I think I’m now caught up on nearly every writing system that’s likely to see use in email. Thai may be all that’s left.
Sometime around 1997 I started getting a lot of spam from Brazil. I don’t mean relayed through Brazil, everyone gets that these days, I mean spam from businesses and groups in Brazil, in Portuguese, intended for a Brazilian audience. I don’t know how they came up with my address, although I suspect an unscrupulous ISP picked up on it when someone emailed me about translating my Flash site that summer.
Usually I just toss them, but every once in a while I try to puzzle them out (especially since I took some Spanish classes a few years ago – the languages are just similar enough I can usually catch the gist). This one was interesting:
Novidade na pesquisa dos discos voadores no Brasil
Visite o site da Revista UFO e conheça o movimento nacional que os ufólogos estão promovendo desde abril para pedir o reconhecimento oficial da Ufologia. Trata-se da campanha UFOs: LIBERDADE DE INFORMAÇÕES JÁ, que já conta com um abaixo-assinado popular com mais de 3 mil assinaturas. Todas as pessoas interessadas no assunto podem participar do movimento e assinar a petição, que será entregue às autoridades federais com um pedido de abertura de seus arquivos secretos contendo registros de observações de UFOs em nosso Território.
It’s about an online UFO magazine, and an effort to petition the Brazilian government to release classified information about UFO sightings and close encounters in Brazil. I got about this far before I decided to try Google’s translation service, and I’ll try to provide a tidied up version:
New in flying saucer research in Brazil [Google translated “discos voadores” as “flying records,” which conjured up interesting images.]
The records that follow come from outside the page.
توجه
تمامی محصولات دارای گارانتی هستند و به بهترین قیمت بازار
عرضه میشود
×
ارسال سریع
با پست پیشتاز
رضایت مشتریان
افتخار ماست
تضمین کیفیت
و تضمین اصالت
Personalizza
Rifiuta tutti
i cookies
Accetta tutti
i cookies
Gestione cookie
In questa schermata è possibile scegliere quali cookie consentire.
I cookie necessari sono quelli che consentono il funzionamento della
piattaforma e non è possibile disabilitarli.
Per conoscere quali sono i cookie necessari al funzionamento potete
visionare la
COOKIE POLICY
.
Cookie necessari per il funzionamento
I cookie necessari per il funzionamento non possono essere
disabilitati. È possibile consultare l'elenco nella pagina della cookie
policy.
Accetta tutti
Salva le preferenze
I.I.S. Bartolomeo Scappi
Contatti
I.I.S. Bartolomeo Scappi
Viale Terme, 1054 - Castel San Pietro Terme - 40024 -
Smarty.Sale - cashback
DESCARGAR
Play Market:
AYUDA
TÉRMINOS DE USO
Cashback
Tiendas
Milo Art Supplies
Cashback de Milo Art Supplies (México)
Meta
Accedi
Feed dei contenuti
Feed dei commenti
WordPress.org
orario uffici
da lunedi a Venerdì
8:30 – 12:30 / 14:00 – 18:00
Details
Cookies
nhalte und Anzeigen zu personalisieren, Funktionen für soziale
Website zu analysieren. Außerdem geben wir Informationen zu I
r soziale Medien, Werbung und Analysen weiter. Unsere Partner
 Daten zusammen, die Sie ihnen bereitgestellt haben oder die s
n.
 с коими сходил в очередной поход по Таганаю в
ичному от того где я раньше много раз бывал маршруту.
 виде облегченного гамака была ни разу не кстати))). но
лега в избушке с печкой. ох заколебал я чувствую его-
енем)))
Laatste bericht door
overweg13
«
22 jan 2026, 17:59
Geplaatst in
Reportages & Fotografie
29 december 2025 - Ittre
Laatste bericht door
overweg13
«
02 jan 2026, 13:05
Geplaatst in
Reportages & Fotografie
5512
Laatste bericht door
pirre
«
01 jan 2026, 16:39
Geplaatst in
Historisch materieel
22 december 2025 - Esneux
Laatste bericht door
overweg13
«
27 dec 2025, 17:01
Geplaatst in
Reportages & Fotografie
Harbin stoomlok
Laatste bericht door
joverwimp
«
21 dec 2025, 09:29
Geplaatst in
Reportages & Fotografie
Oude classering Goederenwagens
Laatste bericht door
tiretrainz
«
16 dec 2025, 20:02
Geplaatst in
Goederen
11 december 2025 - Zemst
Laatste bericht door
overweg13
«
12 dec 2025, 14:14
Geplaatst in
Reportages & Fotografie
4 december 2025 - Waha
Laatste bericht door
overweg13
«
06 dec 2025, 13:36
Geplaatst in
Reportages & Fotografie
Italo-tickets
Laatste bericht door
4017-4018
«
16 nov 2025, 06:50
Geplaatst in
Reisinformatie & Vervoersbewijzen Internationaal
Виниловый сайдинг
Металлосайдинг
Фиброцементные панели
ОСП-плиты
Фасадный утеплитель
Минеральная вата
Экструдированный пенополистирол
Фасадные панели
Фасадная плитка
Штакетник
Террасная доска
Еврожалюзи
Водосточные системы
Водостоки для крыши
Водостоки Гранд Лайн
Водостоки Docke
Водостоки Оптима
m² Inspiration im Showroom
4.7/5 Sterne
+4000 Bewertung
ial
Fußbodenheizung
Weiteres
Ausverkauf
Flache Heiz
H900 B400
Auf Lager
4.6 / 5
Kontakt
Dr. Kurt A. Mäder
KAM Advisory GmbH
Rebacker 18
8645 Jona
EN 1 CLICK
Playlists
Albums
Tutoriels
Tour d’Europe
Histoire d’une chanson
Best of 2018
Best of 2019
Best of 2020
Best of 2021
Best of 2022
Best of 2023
Visit the site of UFO Magazine and learn about the national movement ufologists have been promoting since April to ask for official recognition of ufology. About the UFO campaign “Freedom of Information Now,” that already counts more than three thousand signatures. All people interested in the subject can participate in the movement and sign the petition that will be delivered to the federal authorities with a demand to open its classified records [Google suggested “private archives”] on UFOs in our territory.
It then goes on for another paragraph about the magazine’s history, and talks about “UFO sightings in our airspace and direct contact between humans and extraerrestrial civilizations that have visisted us” (I’m pretty sure that’s what it says, anyway).
Amazingly, the message footer contains the line “Essa mensagem não é spam.” — literally, “This message is not spam.” It seems that some aspects of spam are universal.
I mean, seriously, how do you take “Brazilian UFO enthusiasts” as your criteria and come up with an English-speaking California native whose website deals with comic books, creative writing, photography, and Linux? No, they just got my address off of the same list that’s been passed around Brazil for the past seven years.